Once again Karzai is proving to be a grateful and valuable friend to the west.

Reuters:  http://www.reuters.com/article/2011/10/23/us-pakistan-afghanistan-usa-idUSTRE79L19Z20111023


----------



## Fishbone Jones (23 Oct 2011)

If it wasn't for the fact that so many innocents would be harmed and all the good and blood that's been done and shed would be for naught, I say that NATO should just pull out lock, stock and barrel. No more aid, no more help. Ungrateful pissant.


----------



## Infanteer (23 Oct 2011)

Well, what do you expect him to say when talking to his entirely Muslim constituency?  "Yeah, I'd back the Americans full tilt!"


----------



## Journeyman (23 Oct 2011)

...when located between two stronger Muslim countries?


----------



## Fishbone Jones (23 Oct 2011)

Seriously? : No, that's not what I expect. What I do expect is some semblance of loyalty and good will to the people that have protected him and helped his country for the last ten plus years. Not have him suddenly go full monte with the country he's been demonizing as the problem for that same amount of time.


----------



## FlyingDutchman (23 Oct 2011)

Who, in their right mind, would declare war on the US and hope to win?


----------



## Journeyman (23 Oct 2011)

I seriously see him in an impossible situation, and I believe it's only a matter of time before Afghanistan collapses into the trash heap of history.....regardless of our sacrifices and efforts, and whether or not he feigns loyalty or gratitude towards the west.


----------



## Swingline1984 (23 Oct 2011)

I only wonder which country he will choose as his safe haven once all western forces pull out.  I highly doubt it will be Pakistan.


----------



## The Bread Guy (23 Oct 2011)

Swingline1984 said:
			
		

> I only wonder which country he will choose as his safe haven once all western forces pull out.

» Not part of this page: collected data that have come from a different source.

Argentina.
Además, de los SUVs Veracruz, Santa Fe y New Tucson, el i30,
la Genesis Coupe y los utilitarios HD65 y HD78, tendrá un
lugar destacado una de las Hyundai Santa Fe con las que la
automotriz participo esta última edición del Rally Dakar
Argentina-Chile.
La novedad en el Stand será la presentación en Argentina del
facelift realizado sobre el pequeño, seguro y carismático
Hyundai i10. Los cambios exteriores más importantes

You have to be alive to seek a safe haven first, something I don't think is guaranteed when NATO closes the door behind them as they leave.


----------



## GAP (23 Oct 2011)

Hmmm...time to install a new "leader"......when's the next election? 

Granted he's talking to his constituency,but.... he's actually walking the fence......


----------



## vonGarvin (23 Oct 2011)

Show him and his ilk the awesome power of the West:










I'm sick of that place.  Karzai has the most powerful country on the planet as a backer, and he spits in their face?  Sure, he has a couple of moslem nations next to him, but here's a news flash: those two nations are already messing in his Cornflakes.


----------



## Edward Campbell (23 Oct 2011)

Journeyman said:
			
		

> I seriously see him in an impossible situation, and I believe it's only a matter of time before Afghanistan collapses into the trash heap of history.....regardless of our sacrifices and efforts, and whether or not he feigns loyalty or gratitude towards the west.

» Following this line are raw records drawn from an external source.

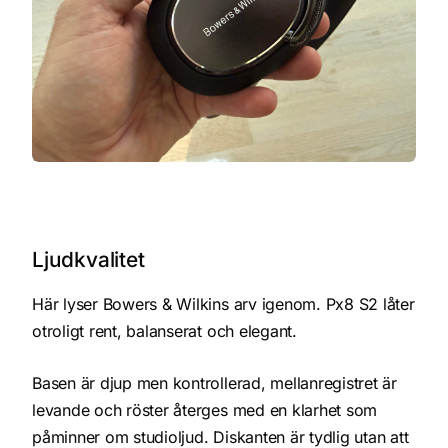
Ljudkvalitet
Här lyser Bowers & Wilkins arv igenom. Px8 S2 låter
otroligt rent, balanserat och elegant.
Basen är djup men kontrollerad, mellanregistret är
levande och röster återges med en klarhet som
påminner om studioljud. Diskanten är tydlig utan att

I second this. What Karzai is doing, while, arguably, a slap in the face, is about all that we should expect.

Look at the "neighbourhood." His putative allies in ISAF are already pulling out; look at Iraq - do you really expect a long term American commitment? Will India help? China? Iran?





Afghanistan & the _neighbourhood_


----------



## buck13 (23 Oct 2011)

I don't think anyone is expecting him to shower praise and love on the US but to talk about such a ridiculous scenario (war between Pakistan and the States) and then to say he would side with Pakistan is unnecessary and can do nothing but irritate NATO and in particular America. Seems like a really unnecessary comment that did nothing to help his situation. He could have been critical without going that far.


----------



## jollyjacktar (23 Oct 2011)

milnews.ca said:
			
		

> You have to be alive to seek a safe haven first, something I don't think is guaranteed when NATO closes the door behind them as they leave.

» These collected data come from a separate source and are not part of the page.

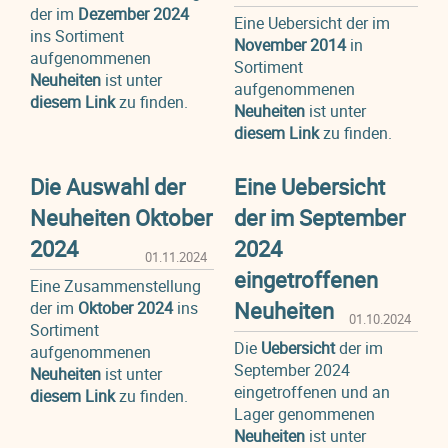
der im
Dezember 2024
Eine Uebersicht der im
ins Sortiment
November 2014
in
aufgenommenen
Sortiment
Neuheiten
ist unter
aufgenommenen
diesem Link
zu finden.
Neuheiten
ist unter
diesem Link
zu finden.
Die Auswahl der
Eine Uebersicht
Neuheiten Oktober
der im September
2024
2024
01.11.2024
eingetroffenen
Eine Zusammenstellung
Neuheiten
der im
Oktober 2024
ins
01.10.2024
Sortiment
Die
Uebersicht
der im
aufgenommenen
September 2024
Neuheiten
ist unter
eingetroffenen und an
diesem Link
zu finden.
Lager genommenen
Neuheiten
ist unter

Karzi is a douche, he'll flee the coop long before we depart I'll wager.  Especially seeing as what happened to his brother earlier this year.  He's salted enough aid money etc away for a rainy day somewhere more pleasant and safer.  I'll also wager the average Afghan can't wait to see the door hit his *** on the way out either.  When I was there in 09 all of my Afghan workers wanted the chap who was running against Karzi to win the election.  They, to a man saw Karzi for what he is, a corrupt weasel and a douche.  (in hind sight my calling him a douche was unfair.  Even that humble sanitary device is useful and worthwhile.)


----------